28.      Selon M. et M me Schilling, l’article 39 CE ne trouverait à s’appliquer qu’en cas de discrimination, directe ou indirecte, fondée sur la nationalité. Puisque, selon eux, une telle discrimination n’existe cependant pas en l’espèce, la règle allemande ne devrait pas être appréciée au regard de cette disposition du traité. Leurs griefs à l’endroit de l’article 10, paragraphe 1, point 8, de l’EStG ne sont en conséquence pas développés dans le cadre de la présente question, mais de la première, qui concerne l’article 14 du protocole (voir ci-après point 68). Nous reviendrons donc sur ces arguments au moment voulu.

29.      Pour sa part, la Commission fait valoir que la libre circulation des travailleurs au sein de la Communauté implique certes l’interdiction de discriminer les travailleurs sur la base de la nationalité, mais qu’elle ne s’arrête pas là, car elle comporte aussi l’interdiction pour un État membre d’entraver ses propres ressortissants qui souhaitent se rendre dans un autre État membre pour exercer leurs activités, en leur assurant un traitement moins favorable qu’aux personnes qui n’exercent pas leur liberté de circulation.

30.      La Commission rappelle que cette interdiction s’impose également en matière d’impôts directs, ceux-ci n’ayant pas encore fait l’objet d’une harmonisation au niveau communautaire. Il résulterait notamment des arrêts Bachmann  (4) et Schumacker  (5) que les principes de libre circulation des travailleurs et d’égalité font obstacle au maintien d’un régime fiscal national discriminatoire, qui comporterait des limitations à la liberté de circulation.

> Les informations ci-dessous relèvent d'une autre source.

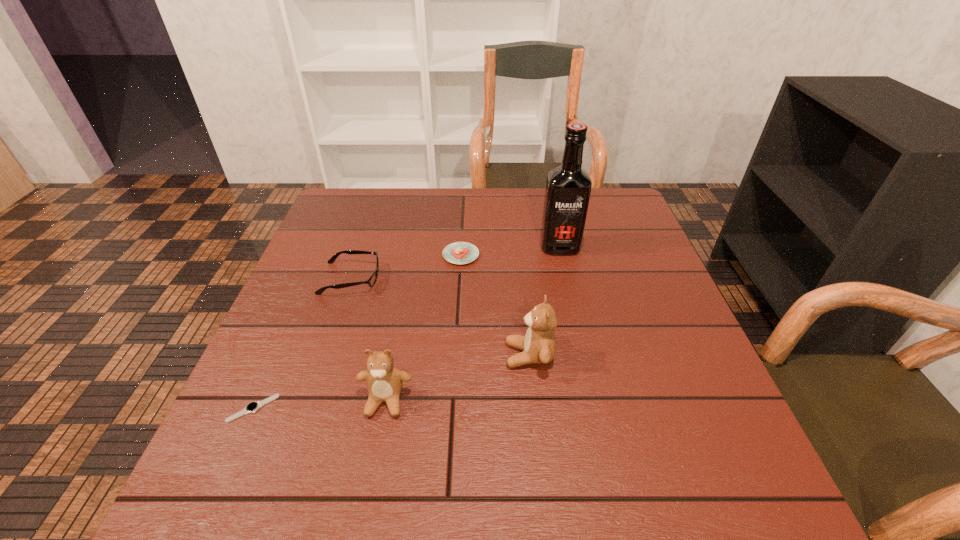
Please point a spot on the right to add another teddy bear. Please provide its 2D coordinates. Your answer should be formatted as a tuple, i.e. [(x, y)], where the tuple contains the x and y coordinates of a point satisfying the conditions above.

[(649, 318)]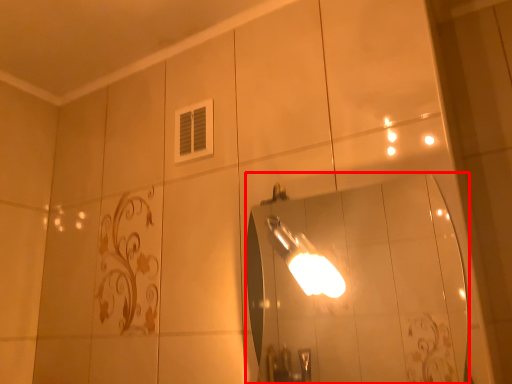
Question: From the image's perspective, considering the relative positions of mirror (annotated by the red box) and light fixture in the image provided, where is mirror (annotated by the red box) located with respect to the staircase?

Choices:
 (A) below
 (B) above

Answer: (A)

31.      Dans la mesure où il subordonne donc la possibilité de déduire de l’assiette de l’impôt sur le revenu les dépenses exposées pour une employée de maison à la condition que les cotisations sociales soient versées au régime légal d’assurance sociale obligatoire national allemand, l’article 10, paragraphe 1, point 8, du EStG impliquerait une augmentation de la charge fiscale pour les personnes qui partent s’établir à l’étranger, et cela sans qu’existe la moindre justification valable pour ce traitement plus défavorable.

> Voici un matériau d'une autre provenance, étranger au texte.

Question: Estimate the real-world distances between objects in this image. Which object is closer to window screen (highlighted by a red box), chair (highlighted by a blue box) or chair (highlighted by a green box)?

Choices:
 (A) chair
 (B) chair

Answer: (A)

32.      Selon la Commission, la troisième question appelle donc une réponse affirmative.

Appréciation

33.      Nous en venons à présent à l’appréciation de la question, mais devons rappeler au préalable que, comme la Cour l’a répété à plusieurs reprises, même si la matière des impôts directs relève de la compétence des États membres, il n’en reste pas moins que ceux-ci doivent exercer cette compétence dans le respect du droit communautaire, en s’abstenant donc de toute discrimination ostensible ou déguisée fondée sur la nationalité  (6) .

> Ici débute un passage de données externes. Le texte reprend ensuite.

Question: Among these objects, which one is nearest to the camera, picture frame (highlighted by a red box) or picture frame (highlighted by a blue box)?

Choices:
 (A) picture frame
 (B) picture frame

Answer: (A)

34.      Nous devons en outre préciser, toujours à titre liminaire, que, contrairement à l’avis des époux Schilling, l’article 39 CE est pleinement applicable au cas d’espèce. En effet, non seulement le principe de libre circulation comporte l’interdiction de toute discrimination directement ou indirectement fondée sur la nationalité, mais il couvre plus largement toute mesure par laquelle on empêche ou même par laquelle on rend plus difficile pour une personne établie dans la Communauté d’exercer une activité économique dans un État membre autre que son État d’origine (qu’il s’agisse de l’État de la nationalité ou de l’État de résidence).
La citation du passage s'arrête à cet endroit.